Toz duman biraz daha dağıldıktan sonra tabii kimse haksız olduğunu kabul etmeyecektir her zaman olduğu gibi ve biz bu renklere gönül verenler dezenformasyon ve bilgi kirliliği çağında kendi edindiğimiz doğru veya yanlış bilgiler ışığında birtakım çıkarımlar yapmak zorunda kalacağız. İşte tam da bu yüzden şeffaflık her alanda olduğu gibi futbolda da elzemdir! Maalesef ondan yana da çok umutlu olmak için neden yok çünkü siyasetin elini çekmeyi bırakın sımsıkı sarıldığı futbol ve 4 büyükler siyasetin arka bahçesi olmayı sürdürdükçe ülke ne kadar şeffaf yönetiliyorsa futbol da bundan nasibini alacaktır.

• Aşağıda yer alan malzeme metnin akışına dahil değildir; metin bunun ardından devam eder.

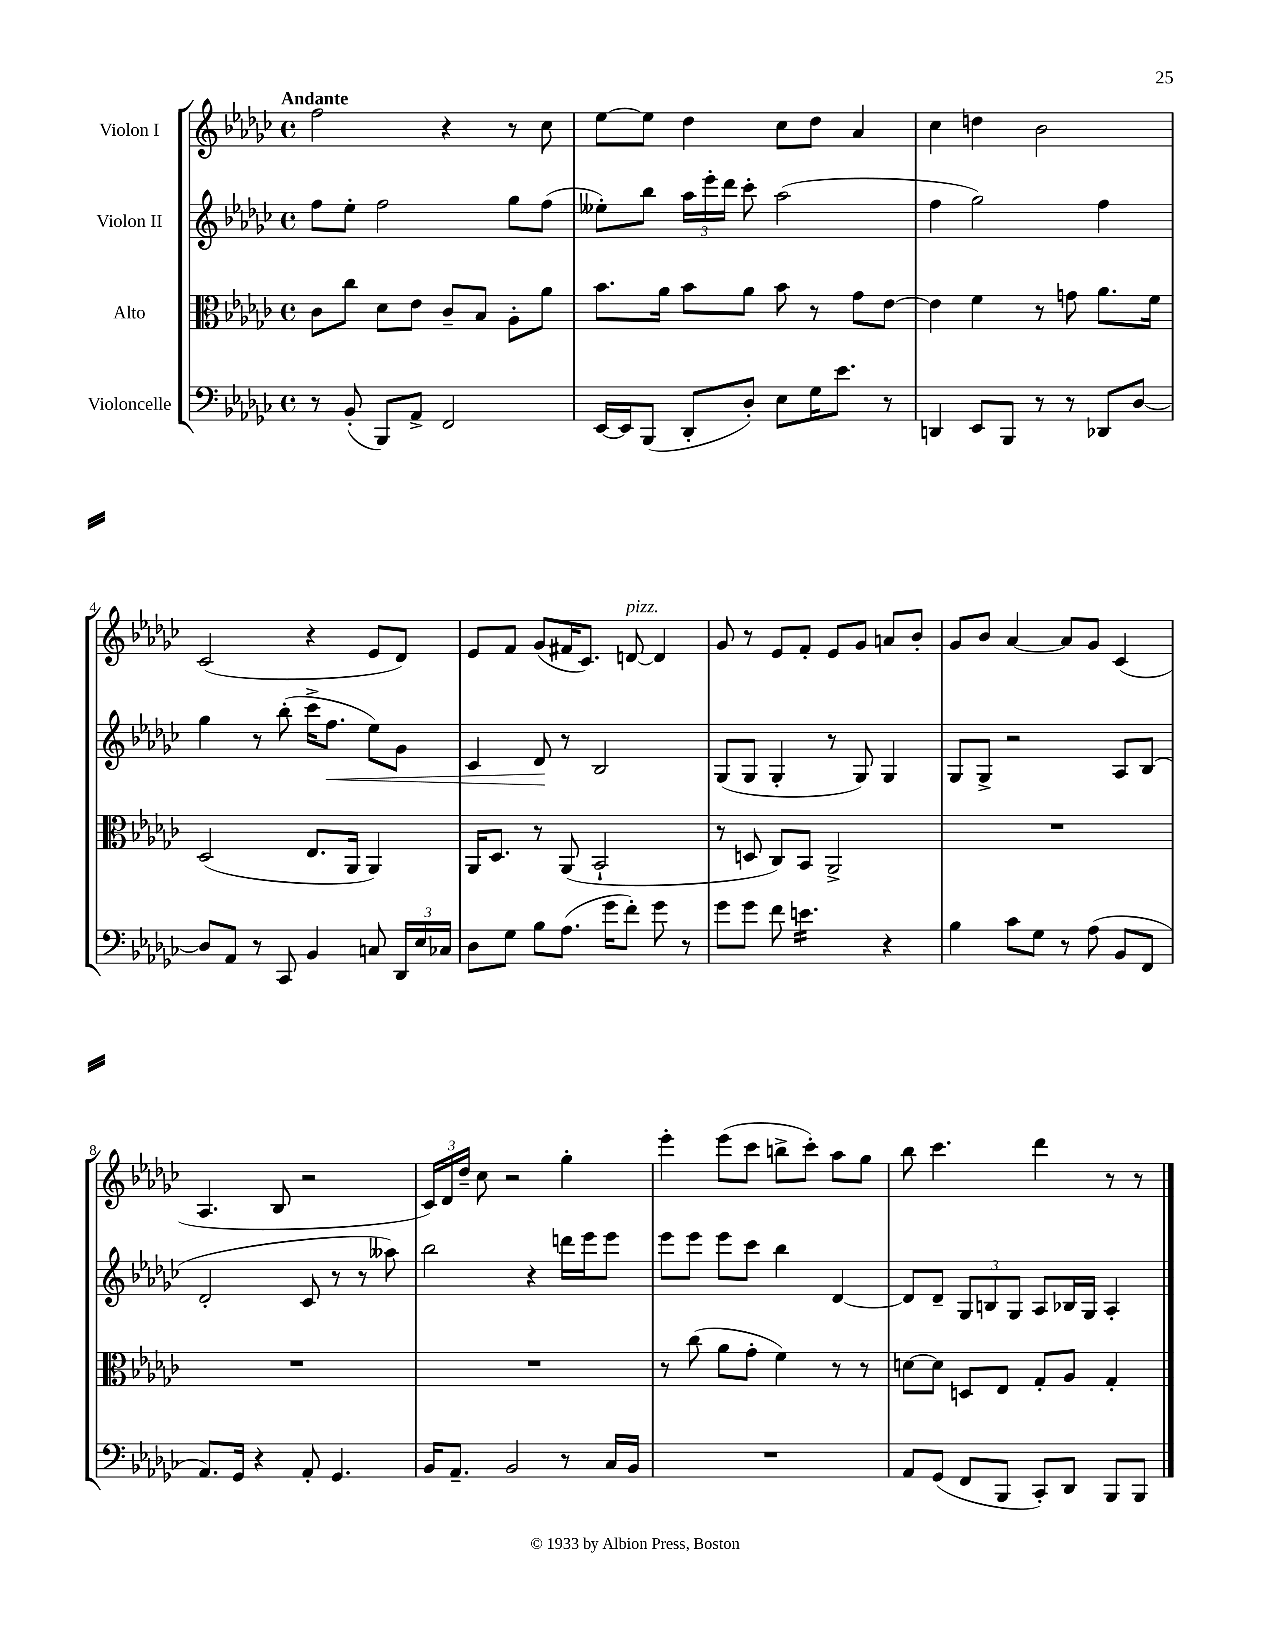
<<
\new StaffGroup <<
\new Staff = "s0" \with { instrumentName = "Violon I" } {
    \clef treble \key ges \major \defaultTimeSignature \time 4/4 \tempo "Andante"
    \autoBeamOff f''2 r4 r8 ces''8 |
    ees''8[~ ees''8] des''4 ces''8[ des''8] aes'4 |
    ces''4 d''4 bes'2 |
    ces'2( r4 ees'8[ des'8]) |
    ees'8[ f'8] ges'8[( fis'16 ces'8.]) d'8~^\markup { \italic "pizz." } d'4 |
    ges'8 r8 ees'8[ f'8]-. ees'8[ ges'8] a'8[ bes'8]-. |
    ges'8[ bes'8] aes'4~ aes'8[ ges'8] ces'4( |
    aes4. bes8 r2 |
    \tuplet 3/2 { ces'16[) des'16 des''16]-- } ces''8 r2 ges''4-. |
    ees'''4-. ees'''8[( ces'''8] b''8[-> ces'''8]-.) aes''8[ ges''8] |
    bes''8 ces'''4. des'''4 r8 r8 \bar "|." |
}
\new Staff = "s1" \with { instrumentName = "Violon II" } {
    \clef treble \key ges \major \defaultTimeSignature \time 4/4
    \autoBeamOff f''8[ ees''8]-. f''2 ges''8[ f''8]( |
    eeses''8[-.) bes''8] \tuplet 3/2 { aes''16[ ees'''16-. des'''16] } ces'''8-. aes''2( |
    f''4 ges''2) f''4 |
    ges''4 r8 bes''8-.( ces'''16[-> f''8.]\< ees''8[) ges'8] |
    ces'4 des'8\! r8 bes2 |
    ges8[( ges8] ges4-. r8 ges8) ges4 |
    ges8[ ges8]-> r2 aes8[ bes8]( |
    des'2-. ces'8 r8 r8 aeses''8) |
    bes''2 r4 d'''16[ ees'''16 ees'''8] |
    ees'''8[ ees'''8] ees'''8[ ces'''8] bes''4 des'4~ |
    des'8[ des'8]-- \tuplet 3/2 { ges8[ b8 ges8] } aes8[ bes16 ges16] aes4-. \bar "|." |
}
\new Staff = "s2" \with { instrumentName = "Alto" } {
    \clef alto \key ges \major \defaultTimeSignature \time 4/4
    \autoBeamOff ces'8[ ces''8] des'8[ ees'8] ces'8[-- bes8] aes8[-. aes'8] |
    bes'8.[ aes'16] bes'8[ aes'8] bes'8 r8 ges'8[ ees'8]~ |
    ees'4 f'4 r8 g'8 aes'8.[ f'16] |
    des2( ees8.[ aes,16] aes,4) |
    aes,16[ des8.] r8 aes,8( bes,2-! |
    r8 d8 ces8[) bes,8] aes,2-> |
    R1 |
    R1 |
    R1 |
    r8 ces''8( aes'8[ ges'8]-. f'4) r8 r8 |
    d'8[~ d'8] d8[ ees8] ges8[-. aes8] ges4-. \bar "|." |
}
\new Staff = "s3" \with { instrumentName = "Violoncelle" } {
    \clef bass \key ges \major \defaultTimeSignature \time 4/4
    \autoBeamOff r8 bes,8-.( bes,,8[) aes,8]-> f,2 |
    ees,16[~ ees,16 bes,,8]( des,8[-. des8]-.) ees8[ ges16 ees'8.] r8 |
    d,4 ees,8[ bes,,8] r8 r8 des,8[ des8]~ |
    des8[ aes,8] r8 ces,8 bes,4 c8 \tuplet 3/2 { des,16[ ees16 ces16] } |
    des8[ ges8] bes8[ aes8.]( ges'16[ f'8]-.) ges'8 r8 |
    ges'8[ ges'8] f'8 e'4.:16 r4 |
    bes4 ces'8[ ges8] r8 aes8( bes,8[ f,8] |
    aes,8.[) ges,16] r4 aes,8-. ges,4. |
    bes,16[ aes,8.]-- bes,2 r8 ces16[ bes,16] |
    R1 |
    aes,8[ ges,8]( f,8[ bes,,8] ces,8[-.) des,8] bes,,8[ bes,,8] \bar "|." |
}
>>
>>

Not: Bu yazı Hatayspor maçından bağımsız olarak yazılmıştır ve tabii ki o maçın sonucunun bu saatten sonra hiçbir önemi yoktur, sadece sahada oynanan futbol ve oyuncularla hocanın sergileyeceği mücadele yakın gelecek hakkında bir nebze fikir verecektir.